4 wheel disc master cylinder?

You didn't mention anything about your vehicle (truck?). If you don't have a booster, you want an MC w/ a small bore. I use one w/ 7/8"D bore in all 3 60's Mopars (95-99 Breeze w/ ABS). Many here like the mid-80's Dodge truck MC (rockauto). Both are 2-bolt aluminum, so need a 2-4 bolt adapter plate (ebay) and can buy "plate + MC" for ~$95 on ebay. You may have to re-terminate your tubes if the tube nuts don't match. Don't go past ~2000 unless you want to deal w/ bubble-flare ports (not hard, youtube). If the disk setup and tires are designed perfectly, you don't need a proportioning valve.
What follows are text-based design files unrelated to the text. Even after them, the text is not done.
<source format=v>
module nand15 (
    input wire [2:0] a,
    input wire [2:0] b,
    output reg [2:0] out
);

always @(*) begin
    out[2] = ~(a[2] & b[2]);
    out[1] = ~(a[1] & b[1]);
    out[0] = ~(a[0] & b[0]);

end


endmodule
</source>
Otherwise, an adjustable p.v. in the rear tubing is smart, assuming you adjust it in a wet parking lot - fronts skid just before rears.
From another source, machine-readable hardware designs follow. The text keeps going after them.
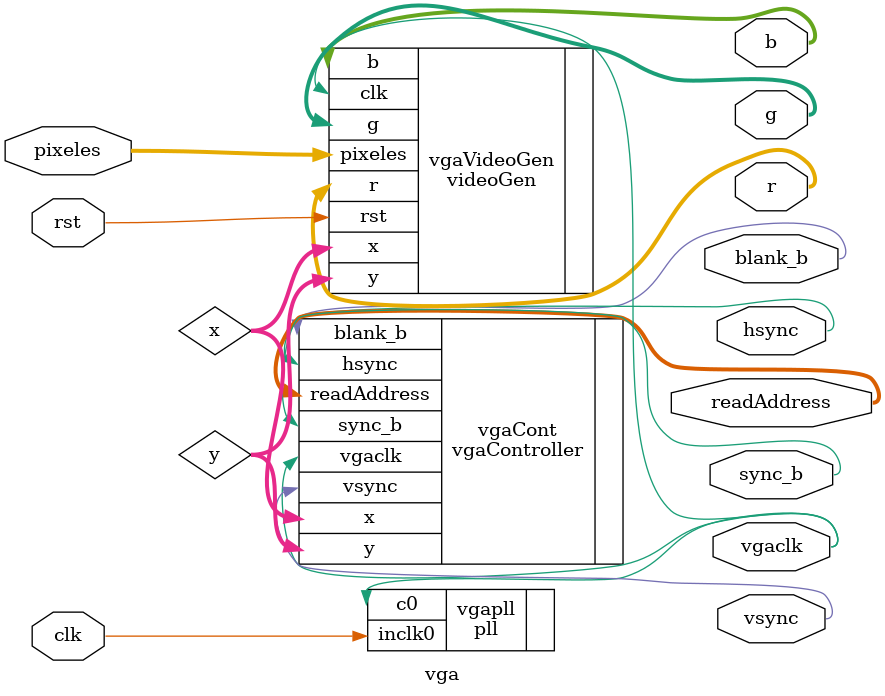
<source format=sv>
module vga(
	input clk, rst,
	input logic [7:0] pixeles,
	output logic vgaclk,
	output logic hsync, vsync,
	output logic sync_b, blank_b,
	output reg [15:0] readAddress,
	output logic [7:0] r, g, b
);
	logic [9:0] x, y;


	
	pll vgapll(
		.inclk0(clk),
		.c0(vgaclk)
	);
	
	vgaController vgaCont(
		.vgaclk(vgaclk),
		.readAddress(readAddress),
		.hsync(hsync),
		.vsync(vsync),
		.sync_b(sync_b),
		.blank_b(blank_b),
		.x(x),
		.y(y)
	);	
	
	
	videoGen vgaVideoGen(
		.clk(vgaclk),
		.rst(rst),
		.pixeles(pixeles),
		.x(x),
		.y(y),
		.r(r),
		.g(g),
		.b(b)
	);

endmodule
</source>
You can infer the answer to your main question - MC doesn't really map to drums or disks. All the MC does is produce pressure, and the same pressure in front and rear circuits. Old 4-bolt MC's did have different reservoirs for front disk vs drum cars. All newer 2-bolt MC's have a single reservoir for both, so maybe doesn't matter, though there is a wall between them in the reservoir. You might check on rockauto if a different PN for 1990+ vehicles w/ disk/drum vs disk/disk setups. I doubt it, but don't flame me if wrong. Either MC would work as long as you don't let the reservoir run dry on either side.